Some say that Job endured his sufferings for seven years before being restored to health and prosperity. Others say that all his sufferings occupied one year. The holy Fathers agree that Job for lived many years after his restoration, and died when he was more than 200 years old.
St Job, abbot and wonderworker of Pochaev (1651)
“Saint Job of Pochaev was born about 1551 in southwest Galicia of a pious Orthodox family. In his tenth year the Saint departed for the Ugornitsky Monastery of our Savior in the Carpathian Mountains. Tonsured after two years, he was ordained hieromonk about 1580. Renowned for his meekness and humility, Job was invited by the great zealot for Holy Orthodoxy in Carpatho-Russia, Prince Constantine Ostrozhky, to be Abbot of the Monastery of the Cross in Dubno. In his zeal for the preservation and propagation of the Orthodox Faith, and to counteract the propaganda of the Uniates, he printed and widely disseminated Orthodox spiritual and liturgical books. About 1600 he removed to the Mountain of Pochaev where at the insistence of the brethren, he became Abbot of the Monastery of the Dormition of the Theotokos, which he enlarged and made to flourish. Through his labours, a large printing works was founded at Pochaev and greatly assisted in the nurture of the Orthodox faithful in that region. His monastery became the center of the Orthodox Church in western Ukraine. The Saint reposed, having taken the schema with the name of John, in 1651, at the advanced age of one hundred.” (Great Horologion)
Holy Martyr Barbarus the Soldier, with Bacchus, Callimachus and Dionysius (362)
He was a soldier in the Roman army during the reign of Julian the Apostate. Like many soldiers, he was a secret Christian, serving under the Imperial commander Bacchus when his troops battled the Franks. A mighty Frankish soldier, like Goliath, challenged the Romans to send one of their company out to do single combat with him. The commander sent Barbarus, who prayed to the Lord and overcame the Frankish giant, after which the Frankish army was easily vanquished. The commander then ordered a triumph in celebration of victory, including a public sacrifice to the Roman idols. At the sacrifice, the commander noticed that Barbarus was standing aside and asked him why: Barbarus revealed that he was a Christian and could not make sacrifice to the idols. The commander reported this to the unbelieving Emperor, who ordered that Barbarus be put to torture. Barbarus endured many cruel torments with serenity and courage. During his tortures, many wonders were seen, and many of his fellow-soldiers embraced the Christian faith. Three of these were Bacchus, Barbarus’ commander; Callimachus; and Dionysius. All three were beheaded for confessing Christ, then Barbarus himself attained the Martyr’s crown through beheading.
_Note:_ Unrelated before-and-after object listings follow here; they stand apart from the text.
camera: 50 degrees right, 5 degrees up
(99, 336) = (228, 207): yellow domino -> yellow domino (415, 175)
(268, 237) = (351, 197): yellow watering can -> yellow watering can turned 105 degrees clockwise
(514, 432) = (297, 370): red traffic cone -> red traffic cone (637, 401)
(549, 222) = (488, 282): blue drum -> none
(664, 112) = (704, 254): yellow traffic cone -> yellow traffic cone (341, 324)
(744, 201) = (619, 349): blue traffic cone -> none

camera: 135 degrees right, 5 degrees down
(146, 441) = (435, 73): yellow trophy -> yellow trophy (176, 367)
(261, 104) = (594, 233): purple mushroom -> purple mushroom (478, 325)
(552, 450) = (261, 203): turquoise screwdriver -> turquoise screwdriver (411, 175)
St. Sophia the Righteous (1974)
This holy ascetic, newly glorified in 2011, was born as Sophia Saoulidi in 1883 in Trebizond, Turkey. In 1907 she married, but her husband disappeared seven years later, leaving her with a newborn son. Not long afterward her beloved only son also died. Turning from the world, she placed all her trust in God, spending her time in solitary prayer on a mountain near her town.
In 1919 she arrived in Greece as part of the “exchange of populations” between Turkey and Greece. Not long after her arrival the Most Holy Theotokos appeared to her in a vision and said “Come to my house.” When Sophia asked her where to find her house, the Virgin replied “I am in Kleisoura.” Heeding these holy instructions, Sophia moved to the Monastery of the Nativity of the Theotokos in Kleisoura in northern Greece, where she remained for the rest of her life.
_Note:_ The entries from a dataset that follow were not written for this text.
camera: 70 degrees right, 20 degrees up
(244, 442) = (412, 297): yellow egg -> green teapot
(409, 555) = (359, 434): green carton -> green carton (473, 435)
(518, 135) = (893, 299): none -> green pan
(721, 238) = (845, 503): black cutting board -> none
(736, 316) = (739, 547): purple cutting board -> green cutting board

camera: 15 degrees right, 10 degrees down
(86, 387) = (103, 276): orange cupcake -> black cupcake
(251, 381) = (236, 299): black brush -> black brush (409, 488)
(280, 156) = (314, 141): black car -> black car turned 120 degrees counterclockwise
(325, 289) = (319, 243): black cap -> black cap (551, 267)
She never took monastic tonsure, but lived in the monastery kitchen. She slept only two hours a night, giving over the rest of the night to prayer. She dressed in old, tattered clothes, but if anyone tried to give her better clothing she would give it away to the poor. Similarly, if anyone gave her money, she would hide it until she could give it to someone in need. She ate very little and showed no interest in food. Worldly people called her “Crazy Sophia,” but those with discernment saw her as a living saint. She was endowed with gifts of healing and prophecy: when visitors would come to her she would greet them by name even if she had never met them before, and would describe their family problems, offering counsel.
In 1967 she was healed of a painful, life-threatening illness through a vision of the Holy Theotokos, the Archangel Gabriel and St. George. She fell asleep in the Lord on May 6 (New Calendar) 1974, after a long life given over to prayer, asceticism and utter poverty. Her relics are enshrined in the monastery where she spent most of her life.